-- Consigne --
D'après l'extrait sur le juste châtiment, quelle doit être la réponse au sang de Soleimani et d'Al-Muhandis ?

-- Extrait du document --
*****

Qu’entendons-nous par juste châtiment ? Certains disent qu’il doit s’agir de quelqu’un du même niveau que Qassem Soleimani – comme le président des chefs d’état-major, le chef du @CENTCOM, mais il n’y a personne du niveau de Soleimani ou de Muhandis. La chaussure de Soleimani vaut plus que la tête de Trump, donc il n’y a personne que je puisse désigner pour dire que c’est la personne que nous devons cibler.

Une punition juste signifie donc la présence militaire américaine dans la région, les bases militaires américaines, les navires militaires américains, chaque officier et soldat américain dans nos pays et régions. L’armée américaine est celle qui a tué Soleimani et Muhandis, et elle en paiera le prix. Voici l’équation. … La réponse au sang de Soleimani et d’Al-Muhandis doit être l’expulsion de toutes les forces américaines de la région.

*****

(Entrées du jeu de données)
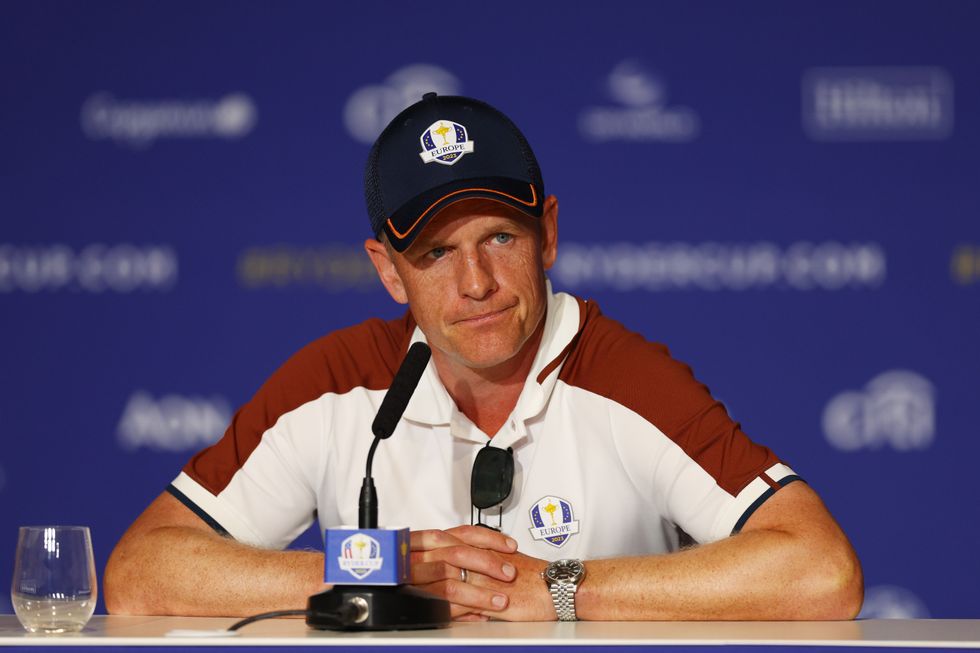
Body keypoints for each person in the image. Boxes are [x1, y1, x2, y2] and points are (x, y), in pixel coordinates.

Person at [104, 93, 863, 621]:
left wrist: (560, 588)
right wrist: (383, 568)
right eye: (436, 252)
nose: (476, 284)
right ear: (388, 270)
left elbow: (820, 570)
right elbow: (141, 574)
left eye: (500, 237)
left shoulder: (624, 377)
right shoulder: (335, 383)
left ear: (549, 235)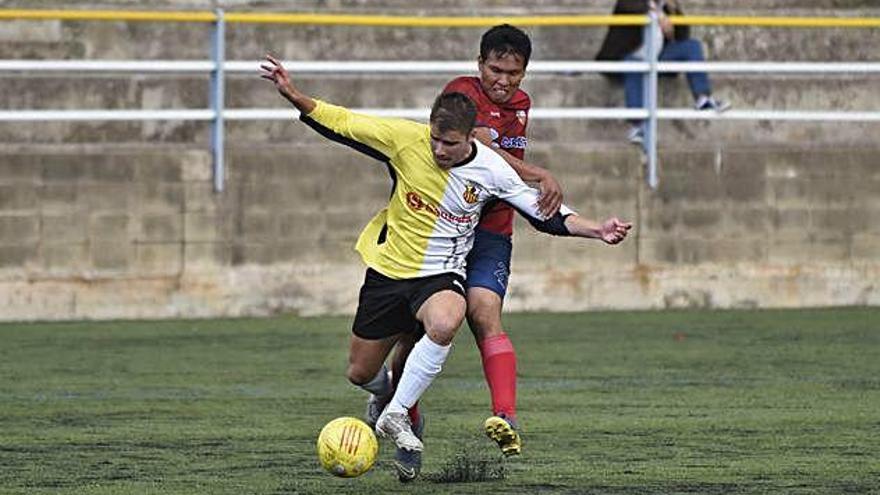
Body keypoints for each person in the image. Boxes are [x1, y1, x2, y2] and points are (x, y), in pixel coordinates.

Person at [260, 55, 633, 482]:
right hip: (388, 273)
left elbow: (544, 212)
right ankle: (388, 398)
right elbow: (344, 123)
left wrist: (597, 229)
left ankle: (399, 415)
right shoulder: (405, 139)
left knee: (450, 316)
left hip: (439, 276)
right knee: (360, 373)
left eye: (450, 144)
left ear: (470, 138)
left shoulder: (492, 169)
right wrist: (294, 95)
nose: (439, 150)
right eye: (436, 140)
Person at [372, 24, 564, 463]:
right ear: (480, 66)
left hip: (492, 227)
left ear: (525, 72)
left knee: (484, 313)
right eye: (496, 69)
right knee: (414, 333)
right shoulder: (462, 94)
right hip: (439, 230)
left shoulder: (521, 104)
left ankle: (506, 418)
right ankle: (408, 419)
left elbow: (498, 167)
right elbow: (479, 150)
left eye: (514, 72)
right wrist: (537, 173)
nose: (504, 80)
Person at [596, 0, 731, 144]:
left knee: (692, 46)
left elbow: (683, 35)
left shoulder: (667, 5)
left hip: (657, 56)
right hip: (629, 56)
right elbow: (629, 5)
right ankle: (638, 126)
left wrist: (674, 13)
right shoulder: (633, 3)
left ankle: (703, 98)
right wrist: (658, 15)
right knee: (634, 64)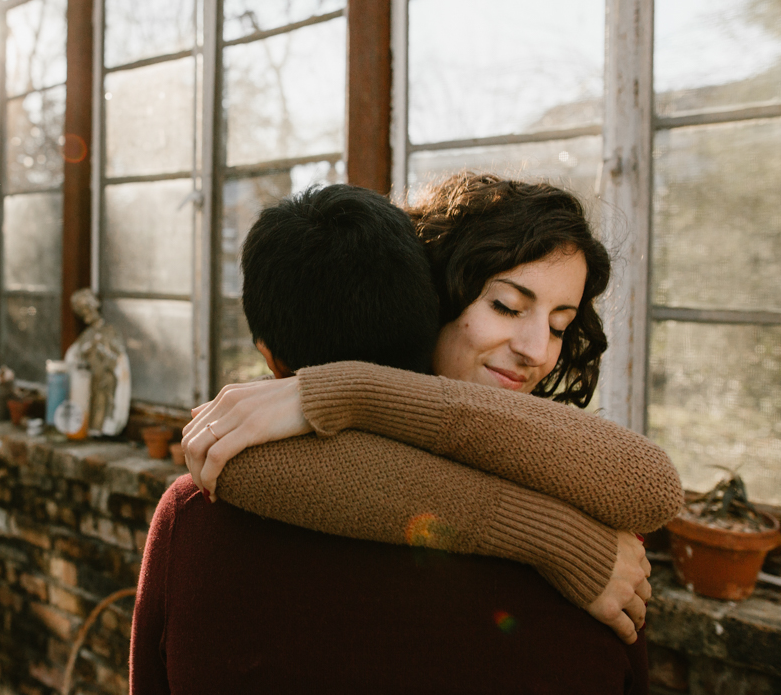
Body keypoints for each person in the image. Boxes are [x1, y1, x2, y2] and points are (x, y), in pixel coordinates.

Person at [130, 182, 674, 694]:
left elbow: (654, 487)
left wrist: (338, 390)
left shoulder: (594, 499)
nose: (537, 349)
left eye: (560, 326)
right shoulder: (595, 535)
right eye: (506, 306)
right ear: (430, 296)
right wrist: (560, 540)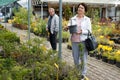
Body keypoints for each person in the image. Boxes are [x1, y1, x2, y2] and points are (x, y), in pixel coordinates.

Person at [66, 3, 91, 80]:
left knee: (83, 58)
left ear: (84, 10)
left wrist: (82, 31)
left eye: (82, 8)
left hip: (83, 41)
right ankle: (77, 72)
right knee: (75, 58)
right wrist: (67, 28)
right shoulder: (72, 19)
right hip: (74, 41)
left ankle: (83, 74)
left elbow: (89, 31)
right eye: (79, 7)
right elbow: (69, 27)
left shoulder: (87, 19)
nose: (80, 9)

*****

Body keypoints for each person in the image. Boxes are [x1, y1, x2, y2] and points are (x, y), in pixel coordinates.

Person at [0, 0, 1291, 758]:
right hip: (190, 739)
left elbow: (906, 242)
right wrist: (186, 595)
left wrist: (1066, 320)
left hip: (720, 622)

*****

-- Réponse --
L'expulsion de toutes les forces américaines de la région.